The US Department of Justice issued a recommendation on 19 May that it was in the national interest to waive the application of sanctions on the Swiss-registered developer, Nord Stream 2 AG; its chief executive, Matthias Warnig; and its corporate officers.
The administration, while remaining opposed to the project, has suggested the additional sanctions could harm US relations with Germany and other European allies.
“It is almost completely finished,” Biden told reporters as he was leaving the White House on Tuesday.
“To go ahead and impose sanctions now, I think, is counter-productive in terms of our European relations.”
However, the administration last week extended sanctions against 13 Russian-owned vessels, including the pipelay vessel Akademik Cherskiy.
The US has repeatedly said that Nord Stream 2 poses a threat to European energy security by increasing Russia's grip over its gas markets.
Biden’s stance coincides with predictions by some industry analysts that Nord Stream 2 is unlikely to have an immediate effect on Russian gas pipeline deliveries to Europe, where state-controlled Gazprom already has more than 30% of the market.
Nord Stream 2 has been unsuccessfully trying to appeal against a decision by the European Commission to restrict its annual capacity of 55 billion cubic metres of gas to 50% under European Union anti-monopoly gas market regulations.
Gazprom also faces a legal battle with Poland’s Office of Competition & Consumer Protection, which had ordered a halt to the project.
In October last year, the Polish watchdog told five European companies — Germany’s Uniper and Wintershall Dea, Austria’s OMV, Anglo-Dutch supermajor Shell and France’s Engie — to annul their agreements to provide loans to Nord Stream 2 in exchange for obtaining 10% stakes in the pipeline.
The agency imposed hefty fines on Gazprom and the five companies for ignoring its earlier ruling, applicable to all EU member states, and forming a joint venture to build the gas pipeline.
German Chancellor Angela Merkel has applauded the US decision on waivers and said she will discuss the project with Biden at the G7 summit in the UK between 11 and 13 June, according to Bloomberg.
Nord Stream 2 is estimated to have less than 70 kilometres of pipeline left to be installed in the Danish maritime sector.
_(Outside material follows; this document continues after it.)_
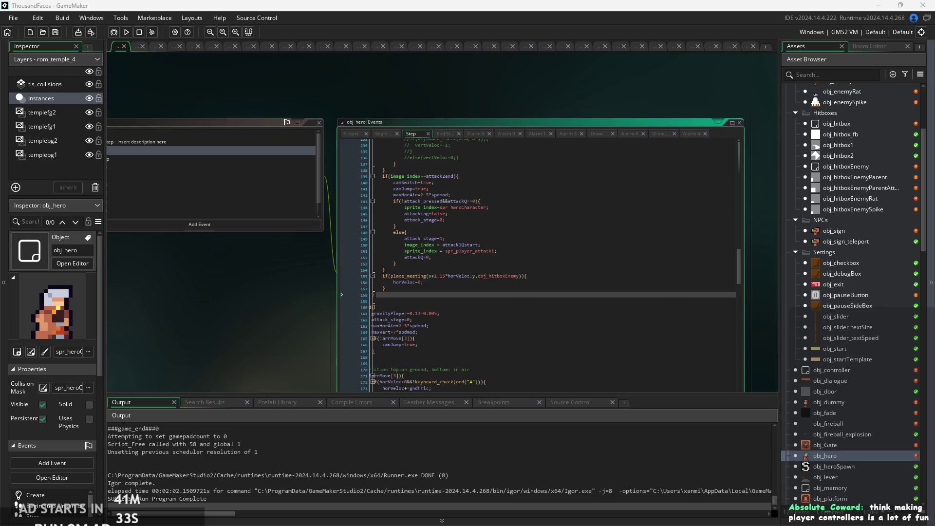
pyautogui.click(618, 339)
The pipelay vessel Fortuna moved into German waters after completing its work on the pipeline last week.
According to political observers in Moscow, the White House has apparently decided to hold talks with President Vladimir Putin in hopes of easing some long-running tensions between the countries.
The Kremlin confirmed that Biden and Putin are due to meet in Geneva for talks on 16 June.